Why does this meteor shower happen?

The Comet Swift-Tuttle is the largest natural object (next to the Moon) to pass by the Earth. It's about 16 miles wide. To give you a sense of size, that's about the same distance from Downtown Milwaukee to Brookfield or Downtown Minneapolis to Eden Prairie.

But I digress.

The comet passed by Earth last in the early 90s, but given that comets are messy, messy objects, they leave a trail of debris along their path.
As Earth orbits around the sun, it actually orbits into the path of that debris once each year. It would be like riding your bike around the block and getting wet from that lawn sprinkler at the corner house each time you pass by.

Are they meteors?

Actually, no.
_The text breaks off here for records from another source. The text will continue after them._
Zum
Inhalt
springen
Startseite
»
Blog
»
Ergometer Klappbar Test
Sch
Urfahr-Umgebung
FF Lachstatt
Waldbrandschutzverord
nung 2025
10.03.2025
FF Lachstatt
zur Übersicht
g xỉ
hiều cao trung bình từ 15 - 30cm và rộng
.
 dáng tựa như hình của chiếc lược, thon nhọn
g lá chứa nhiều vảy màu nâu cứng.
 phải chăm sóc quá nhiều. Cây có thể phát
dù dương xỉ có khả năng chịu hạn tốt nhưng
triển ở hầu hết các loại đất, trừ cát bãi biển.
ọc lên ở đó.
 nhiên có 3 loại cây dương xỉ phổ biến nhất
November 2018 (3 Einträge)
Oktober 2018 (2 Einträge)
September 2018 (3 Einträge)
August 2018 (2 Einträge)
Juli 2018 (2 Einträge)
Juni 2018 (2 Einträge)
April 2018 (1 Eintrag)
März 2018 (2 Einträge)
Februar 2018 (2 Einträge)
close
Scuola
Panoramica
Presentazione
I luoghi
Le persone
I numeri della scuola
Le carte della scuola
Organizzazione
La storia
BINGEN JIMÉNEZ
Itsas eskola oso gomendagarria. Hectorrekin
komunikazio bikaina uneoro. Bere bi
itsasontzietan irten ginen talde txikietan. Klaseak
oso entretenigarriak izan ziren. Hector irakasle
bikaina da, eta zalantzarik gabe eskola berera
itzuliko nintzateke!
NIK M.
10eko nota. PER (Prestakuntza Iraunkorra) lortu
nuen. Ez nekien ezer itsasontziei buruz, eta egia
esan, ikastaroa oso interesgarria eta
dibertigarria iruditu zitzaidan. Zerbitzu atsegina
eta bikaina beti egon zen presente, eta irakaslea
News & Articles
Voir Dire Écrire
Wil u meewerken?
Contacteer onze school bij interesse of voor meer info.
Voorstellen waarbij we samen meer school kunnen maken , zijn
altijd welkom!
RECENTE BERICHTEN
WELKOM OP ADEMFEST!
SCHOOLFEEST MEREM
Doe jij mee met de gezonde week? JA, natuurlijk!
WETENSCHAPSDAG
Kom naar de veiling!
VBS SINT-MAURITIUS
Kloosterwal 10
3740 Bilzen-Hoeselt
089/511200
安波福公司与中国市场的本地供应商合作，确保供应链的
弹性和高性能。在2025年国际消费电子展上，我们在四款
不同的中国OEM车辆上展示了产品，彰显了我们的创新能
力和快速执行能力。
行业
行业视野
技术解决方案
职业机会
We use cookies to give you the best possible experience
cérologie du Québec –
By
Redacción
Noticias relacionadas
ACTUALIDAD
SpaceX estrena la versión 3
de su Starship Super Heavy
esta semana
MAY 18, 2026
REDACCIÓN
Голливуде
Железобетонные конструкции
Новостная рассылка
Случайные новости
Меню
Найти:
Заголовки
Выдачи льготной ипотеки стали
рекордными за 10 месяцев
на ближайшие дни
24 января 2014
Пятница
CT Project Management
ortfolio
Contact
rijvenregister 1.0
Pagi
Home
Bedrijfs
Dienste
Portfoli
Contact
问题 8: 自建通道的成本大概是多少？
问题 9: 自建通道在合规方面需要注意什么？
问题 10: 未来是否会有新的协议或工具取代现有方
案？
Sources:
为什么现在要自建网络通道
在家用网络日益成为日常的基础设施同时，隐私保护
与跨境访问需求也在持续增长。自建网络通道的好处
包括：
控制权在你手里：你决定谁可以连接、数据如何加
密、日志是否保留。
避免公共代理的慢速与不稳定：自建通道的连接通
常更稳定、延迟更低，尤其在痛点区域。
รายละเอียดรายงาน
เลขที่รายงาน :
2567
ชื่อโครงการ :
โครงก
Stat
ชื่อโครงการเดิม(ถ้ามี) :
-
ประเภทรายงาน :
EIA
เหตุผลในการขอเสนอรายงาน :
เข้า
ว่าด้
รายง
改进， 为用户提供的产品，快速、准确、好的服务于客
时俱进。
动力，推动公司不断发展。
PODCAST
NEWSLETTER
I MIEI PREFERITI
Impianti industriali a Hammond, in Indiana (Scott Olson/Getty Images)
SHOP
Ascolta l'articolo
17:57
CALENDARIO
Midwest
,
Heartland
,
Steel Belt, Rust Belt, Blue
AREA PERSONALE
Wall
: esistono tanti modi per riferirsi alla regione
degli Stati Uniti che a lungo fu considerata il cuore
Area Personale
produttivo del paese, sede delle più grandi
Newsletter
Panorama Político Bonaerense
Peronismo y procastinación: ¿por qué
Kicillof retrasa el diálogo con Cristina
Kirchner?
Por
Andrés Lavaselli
They're tiny pieces of comet debris - some of which are no larger than a grain of sand. They're incredibly fast, and can travel up to 37 miles per second. Despite their small size, these "meteroids" encounter a lot of friction as they enter Earth's upper atmosphere and burn bright colors as they reach their meteoric end.

Outburst, eh?

Yep. When the comet passed by Jupiter earlier this year, the gravitational pull of the solar system's largest planet caused all of the comet debris to clump together and line up with Earth's path.

You’ll have to get up early to catch them, though, because a bright moon will intrude with viewing in the evening hours.